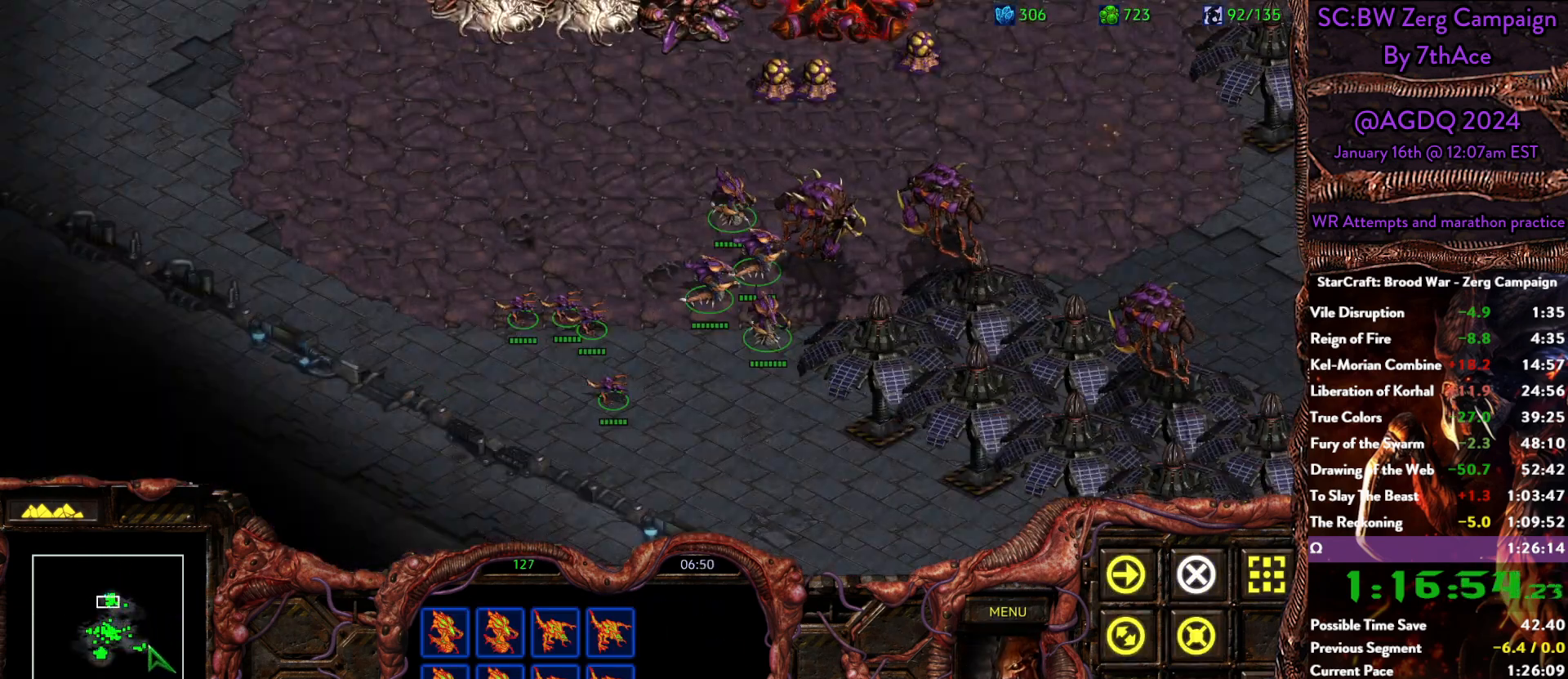
{"keys": [], "mouse": [], "events": [[50, "mouse_left", "down"], [183, "mouse_left", "up"]]}
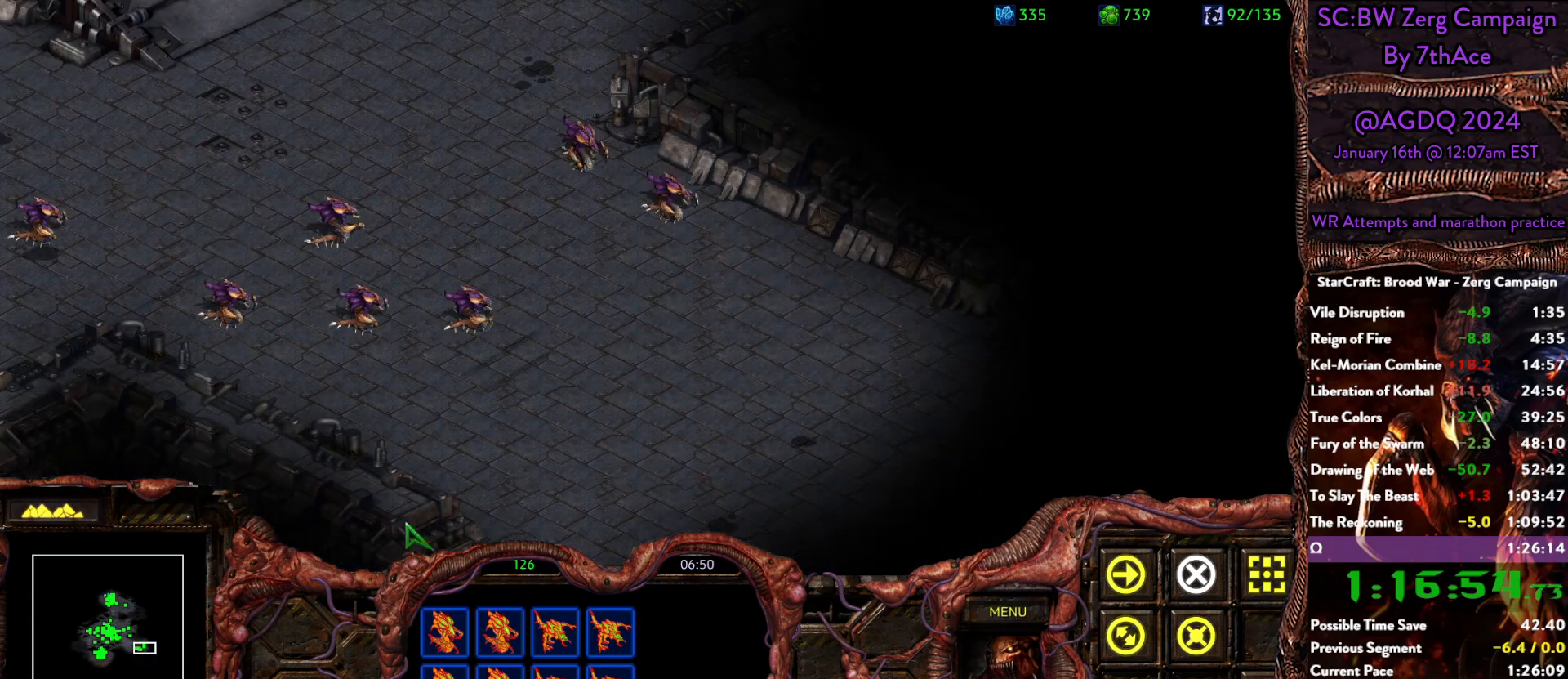
{"keys": [], "mouse": [], "events": []}
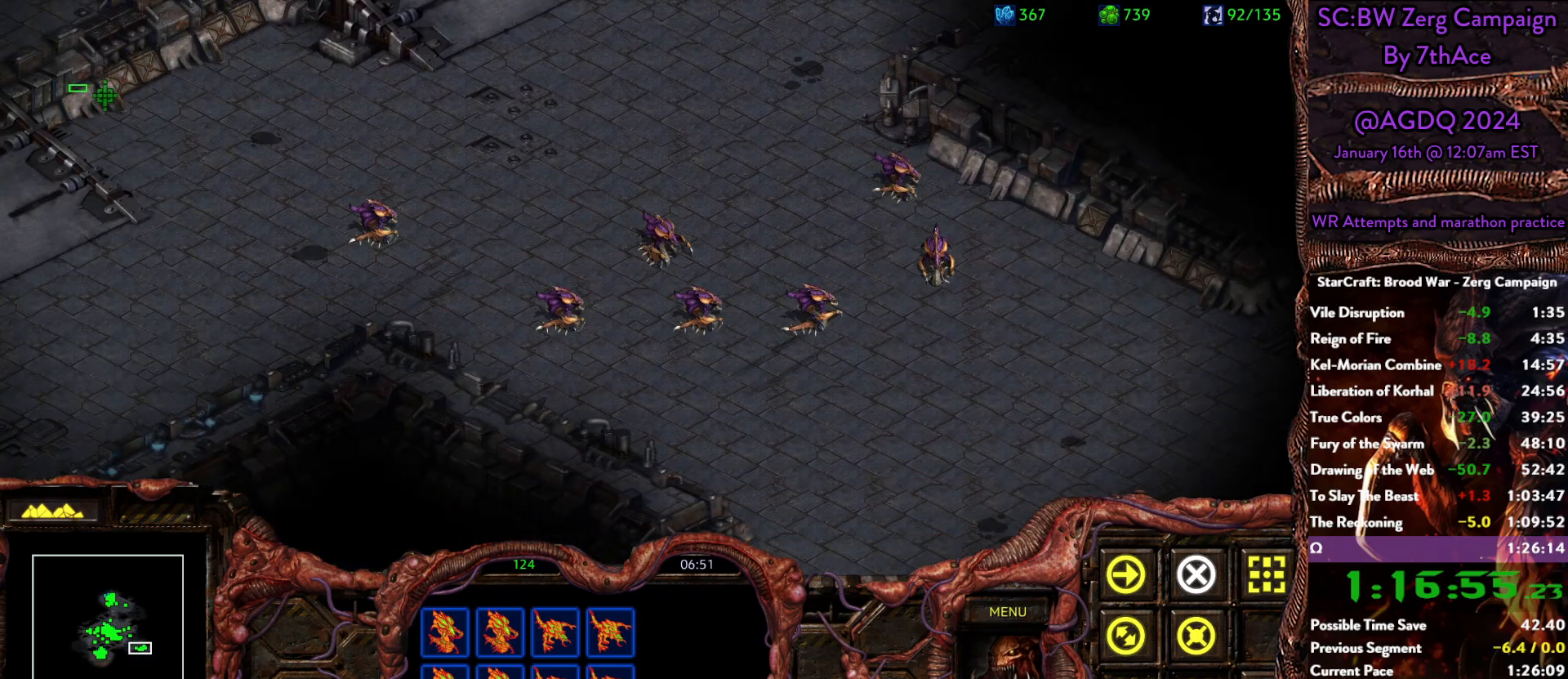
{"keys": ["ctrl"], "mouse": [], "events": [[33, "mouse_left", "down"], [217, "mouse_left", "up"], [317, "ctrl", "down"]]}
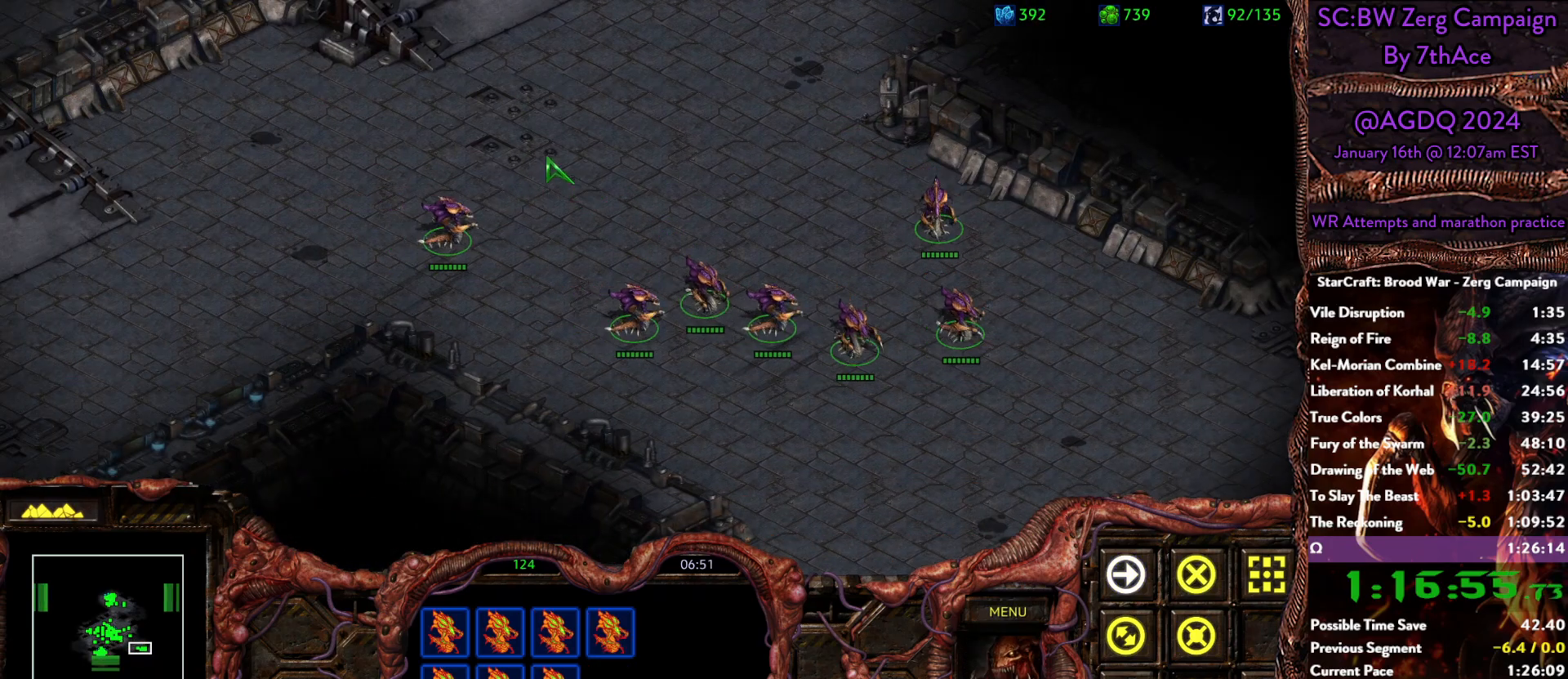
{"keys": ["ctrl"], "mouse": ["right"], "events": [[133, "ctrl", "up"], [183, "ctrl", "down"], [233, "ctrl", "up"], [283, "mouse_right", "down"], [417, "ctrl", "down"]]}
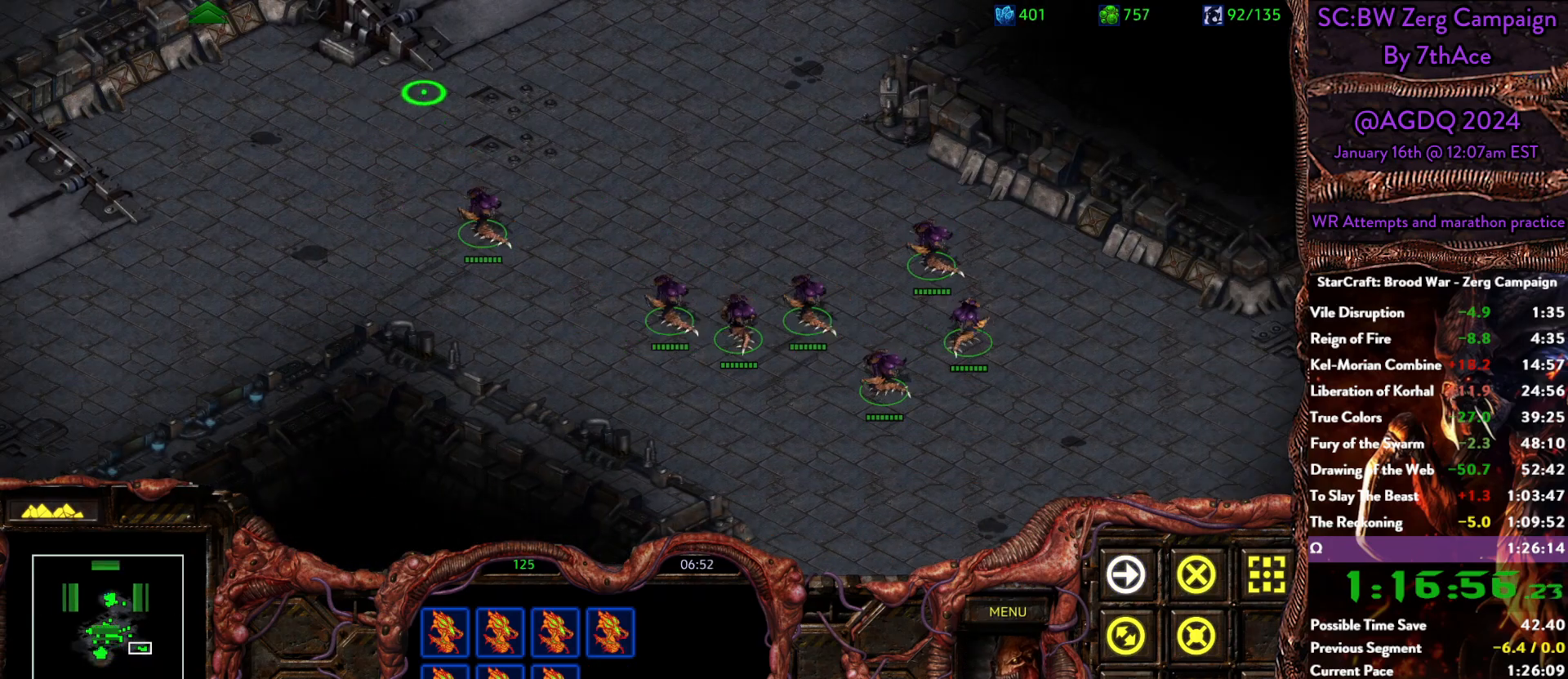
{"keys": [], "mouse": [], "events": [[67, "mouse_right", "up"], [117, "ctrl", "up"], [400, "mouse_right", "down"], [483, "mouse_right", "up"]]}
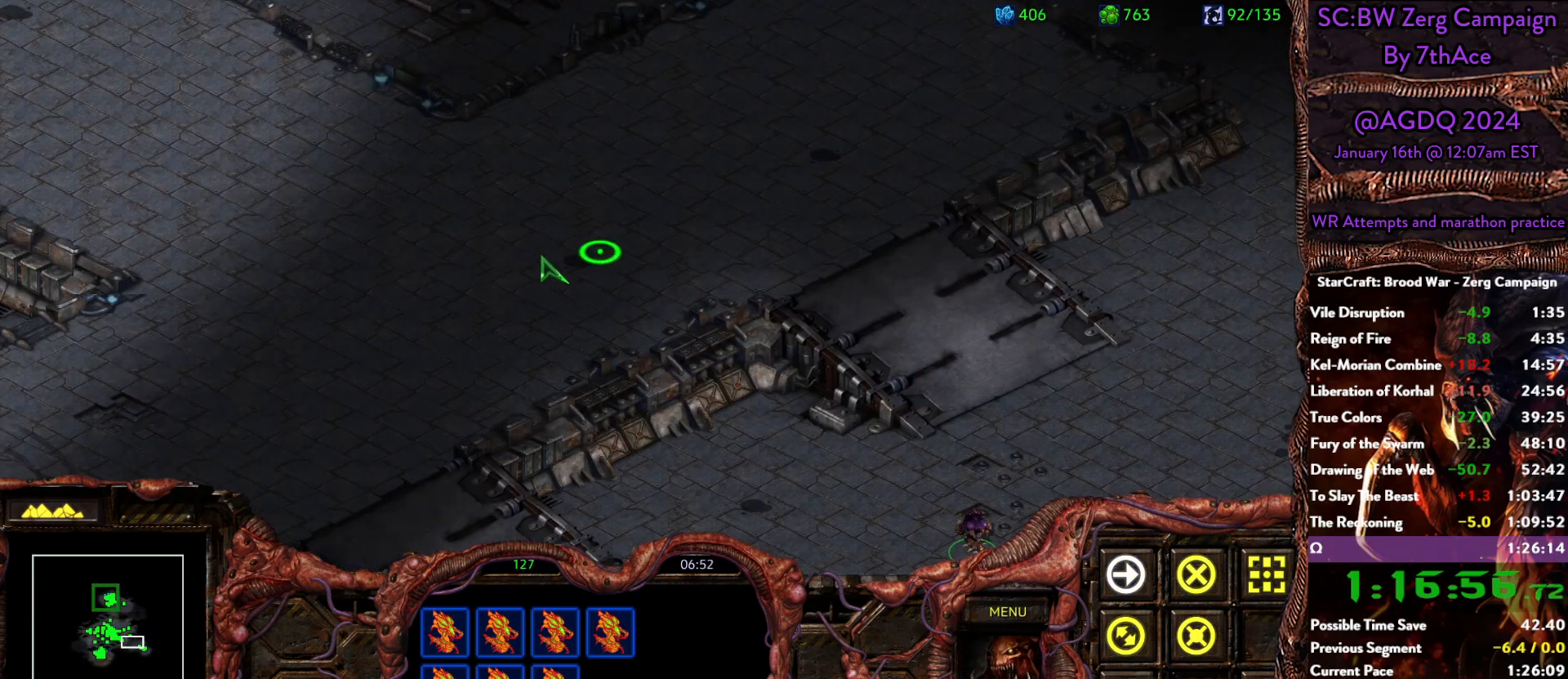
{"keys": [], "mouse": [], "events": [[33, "mouse_right", "down"], [133, "mouse_right", "up"], [183, "mouse_right", "down"], [233, "mouse_right", "up"]]}
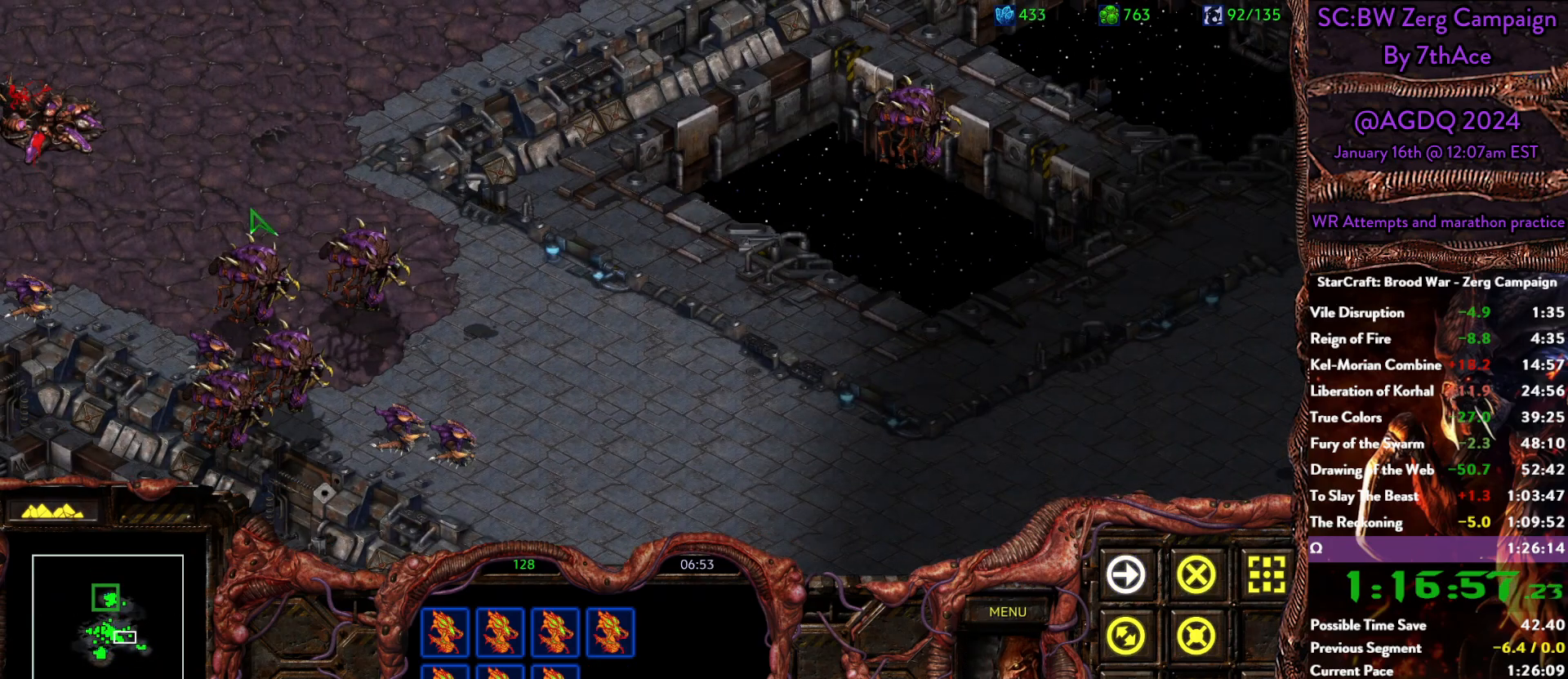
{"keys": [], "mouse": [], "events": []}
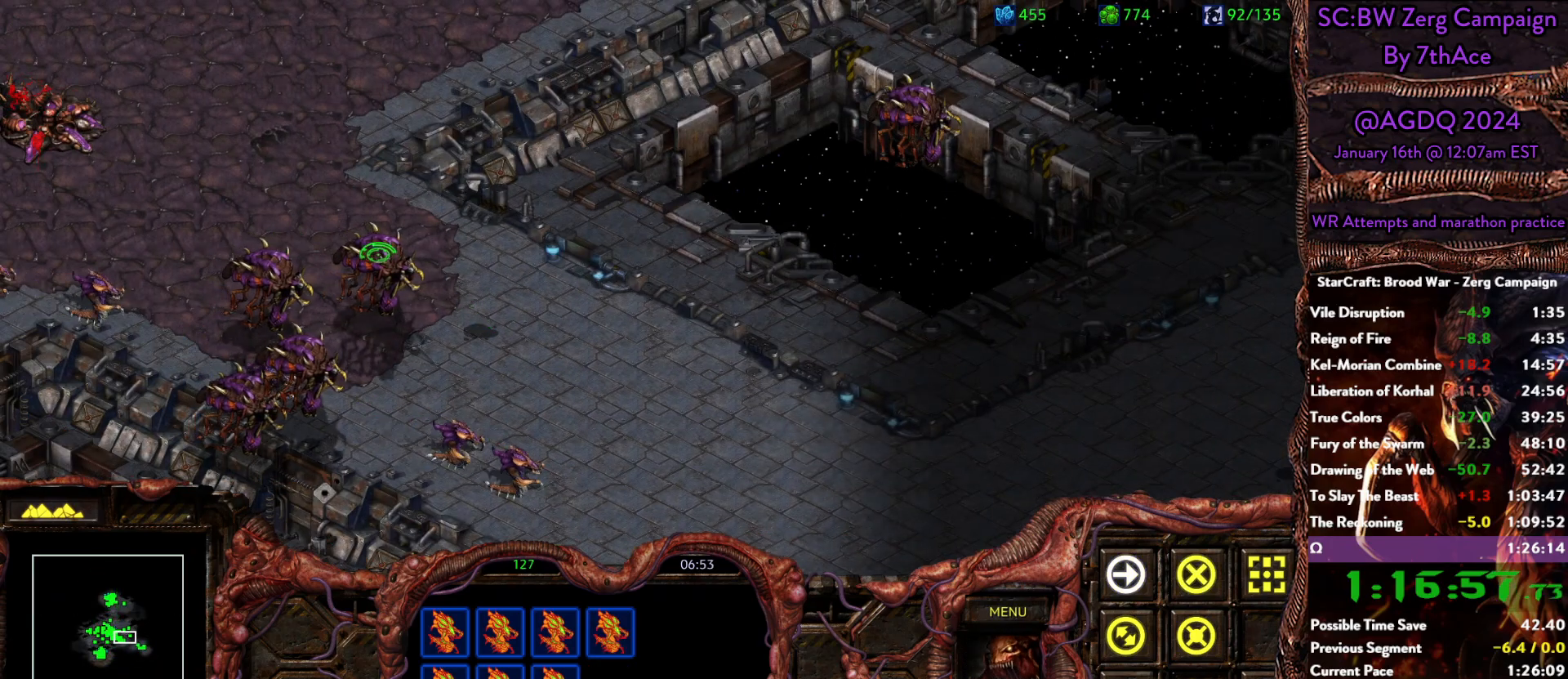
{"keys": [], "mouse": ["right"], "events": [[250, "mouse_left", "down"], [350, "mouse_left", "up"], [400, "mouse_right", "down"]]}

Problem description >>
Could you output every record above exactly as written, leaving out the pictures?

Answer section >>
{"keys": [], "mouse": [], "events": [[50, "mouse_left", "down"], [183, "mouse_left", "up"]]}
{"keys": [], "mouse": [], "events": []}
{"keys": ["ctrl"], "mouse": [], "events": [[33, "mouse_left", "down"], [217, "mouse_left", "up"], [317, "ctrl", "down"]]}
{"keys": ["ctrl"], "mouse": ["right"], "events": [[133, "ctrl", "up"], [183, "ctrl", "down"], [233, "ctrl", "up"], [283, "mouse_right", "down"], [417, "ctrl", "down"]]}
{"keys": [], "mouse": [], "events": [[67, "mouse_right", "up"], [117, "ctrl", "up"], [400, "mouse_right", "down"], [483, "mouse_right", "up"]]}
{"keys": [], "mouse": [], "events": [[33, "mouse_right", "down"], [133, "mouse_right", "up"], [183, "mouse_right", "down"], [233, "mouse_right", "up"]]}
{"keys": [], "mouse": [], "events": []}
{"keys": [], "mouse": ["right"], "events": [[250, "mouse_left", "down"], [350, "mouse_left", "up"], [400, "mouse_right", "down"]]}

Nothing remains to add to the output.